Each day I would promise myself that I'd start exercising again, and that my unhealthy spree was at its end. But come midnight, I still hadn't followed through on my promise. I think that in some ways, this was just a burst of impulse and appetite. I haven't fully given in to cravings for a very long time. I can't remember the last time I used "I don't want to" as an excuse for shirking my duties. Nor can I recall a time that I was irresponsible without immediate consequences. It felt amazing to waste away my time and not care that I was being lazy, or to eat a huge slice of chocolate cake and not consider all the saturated fats and empty calories I was consuming. Sometimes, being a slob is a lot of fun, and if I could get away with it, I'm sure I would be a gluttonous couch-potato. But I can't get away with it, and this soon became very clear to me.
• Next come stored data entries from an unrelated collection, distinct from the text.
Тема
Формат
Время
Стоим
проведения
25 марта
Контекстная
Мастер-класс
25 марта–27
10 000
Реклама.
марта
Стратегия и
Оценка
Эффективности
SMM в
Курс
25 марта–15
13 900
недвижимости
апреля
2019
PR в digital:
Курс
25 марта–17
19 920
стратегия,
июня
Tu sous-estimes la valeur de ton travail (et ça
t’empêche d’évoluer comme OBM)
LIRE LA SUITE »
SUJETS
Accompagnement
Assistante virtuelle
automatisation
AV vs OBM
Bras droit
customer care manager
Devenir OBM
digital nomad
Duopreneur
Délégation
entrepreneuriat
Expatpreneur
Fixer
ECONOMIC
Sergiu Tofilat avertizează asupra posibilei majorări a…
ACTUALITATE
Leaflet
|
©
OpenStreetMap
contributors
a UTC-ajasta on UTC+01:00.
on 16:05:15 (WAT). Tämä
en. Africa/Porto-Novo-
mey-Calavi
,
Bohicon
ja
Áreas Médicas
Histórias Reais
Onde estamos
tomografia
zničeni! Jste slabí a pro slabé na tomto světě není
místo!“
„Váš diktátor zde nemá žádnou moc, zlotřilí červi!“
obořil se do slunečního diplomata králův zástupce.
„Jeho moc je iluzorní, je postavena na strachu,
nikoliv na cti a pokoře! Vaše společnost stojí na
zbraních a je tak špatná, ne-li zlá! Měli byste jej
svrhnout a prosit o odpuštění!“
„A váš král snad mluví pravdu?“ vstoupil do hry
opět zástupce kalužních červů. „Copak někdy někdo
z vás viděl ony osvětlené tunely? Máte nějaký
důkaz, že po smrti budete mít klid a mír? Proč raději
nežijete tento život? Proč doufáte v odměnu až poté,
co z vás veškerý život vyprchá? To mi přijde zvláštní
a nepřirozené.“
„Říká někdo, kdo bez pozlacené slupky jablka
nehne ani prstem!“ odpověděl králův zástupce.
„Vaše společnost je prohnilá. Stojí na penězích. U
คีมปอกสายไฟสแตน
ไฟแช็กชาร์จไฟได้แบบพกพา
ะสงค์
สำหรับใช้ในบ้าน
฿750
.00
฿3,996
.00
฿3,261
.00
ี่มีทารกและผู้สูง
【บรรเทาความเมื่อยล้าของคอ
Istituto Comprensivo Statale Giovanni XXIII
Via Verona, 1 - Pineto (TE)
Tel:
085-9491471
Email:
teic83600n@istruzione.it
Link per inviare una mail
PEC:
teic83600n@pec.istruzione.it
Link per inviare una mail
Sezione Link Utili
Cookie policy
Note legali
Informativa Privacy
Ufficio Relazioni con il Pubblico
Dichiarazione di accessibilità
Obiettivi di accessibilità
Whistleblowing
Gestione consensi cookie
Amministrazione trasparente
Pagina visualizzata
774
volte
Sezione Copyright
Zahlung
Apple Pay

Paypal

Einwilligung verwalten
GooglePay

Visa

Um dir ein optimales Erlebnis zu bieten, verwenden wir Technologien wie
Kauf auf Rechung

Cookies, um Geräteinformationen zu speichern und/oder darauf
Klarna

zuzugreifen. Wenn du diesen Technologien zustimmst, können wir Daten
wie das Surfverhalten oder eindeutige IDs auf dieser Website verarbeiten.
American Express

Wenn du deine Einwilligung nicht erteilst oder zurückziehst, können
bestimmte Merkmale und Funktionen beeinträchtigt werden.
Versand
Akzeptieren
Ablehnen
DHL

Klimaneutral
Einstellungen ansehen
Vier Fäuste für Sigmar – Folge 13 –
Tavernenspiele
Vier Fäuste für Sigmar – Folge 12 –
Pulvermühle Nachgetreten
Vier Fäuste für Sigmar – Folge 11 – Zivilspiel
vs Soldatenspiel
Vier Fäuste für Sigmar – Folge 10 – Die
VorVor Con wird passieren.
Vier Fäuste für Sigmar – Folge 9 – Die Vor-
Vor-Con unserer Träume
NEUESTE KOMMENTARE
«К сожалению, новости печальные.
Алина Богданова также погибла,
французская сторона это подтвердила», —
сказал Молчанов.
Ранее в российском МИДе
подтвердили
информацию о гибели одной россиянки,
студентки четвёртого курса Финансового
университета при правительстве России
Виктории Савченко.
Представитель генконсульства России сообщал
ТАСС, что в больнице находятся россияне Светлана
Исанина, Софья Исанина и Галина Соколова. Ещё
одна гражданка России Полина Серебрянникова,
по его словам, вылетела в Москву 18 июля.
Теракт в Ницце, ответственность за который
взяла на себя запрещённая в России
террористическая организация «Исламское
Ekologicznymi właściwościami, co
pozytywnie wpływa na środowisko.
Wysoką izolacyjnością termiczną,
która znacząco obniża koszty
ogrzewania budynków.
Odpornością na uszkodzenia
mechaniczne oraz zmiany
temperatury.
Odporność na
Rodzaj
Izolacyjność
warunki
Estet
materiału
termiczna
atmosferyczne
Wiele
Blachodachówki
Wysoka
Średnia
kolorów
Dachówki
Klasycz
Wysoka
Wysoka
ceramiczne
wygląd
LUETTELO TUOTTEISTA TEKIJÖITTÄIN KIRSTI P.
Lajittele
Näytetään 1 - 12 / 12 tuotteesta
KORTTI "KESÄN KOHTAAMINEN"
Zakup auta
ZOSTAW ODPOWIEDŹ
One of the nice things about exercising frequently is that you become accustomed to that nice "healthy heart feeling". Everything's all loose and strong...you're like a well-oiled machine--full of energy and finely tuned to your function. If you go through each day feeling like that, it's a pretty big shock when that feeling starts to go away. I am very glad that the tense, groggy sensation I acquired is not my status quo. To constantly feel like your body is weighted down, or like all your tendons are shrinking, is a life I could never live. It was for this reason that I decided it was time for me to "get back on the horse",

Taking a little vacation from a healthy lifestyle was enjoyable. I don't think I could stand a life without the occasional hiccup in my self-restraint. Who wants to live without things like naps or chocolate or random internet sites or books? I don't want my life to revolve around some routine that I created...spontaneity is just as important as ceremony. However, if deviations from a healthy regimen are a frequent part of my life, then I'm not really being spontaneous anymore--I'm just falling into a new routine that is less beneficial. I don't want to grow used to this sluggish sensation that accompanies mindless eating and sleeping, and I don't want to lose my sense of energy or discipline. So I'm returning to my usual diet and exercise, in hopes that I won't let myself fall even further from my goal.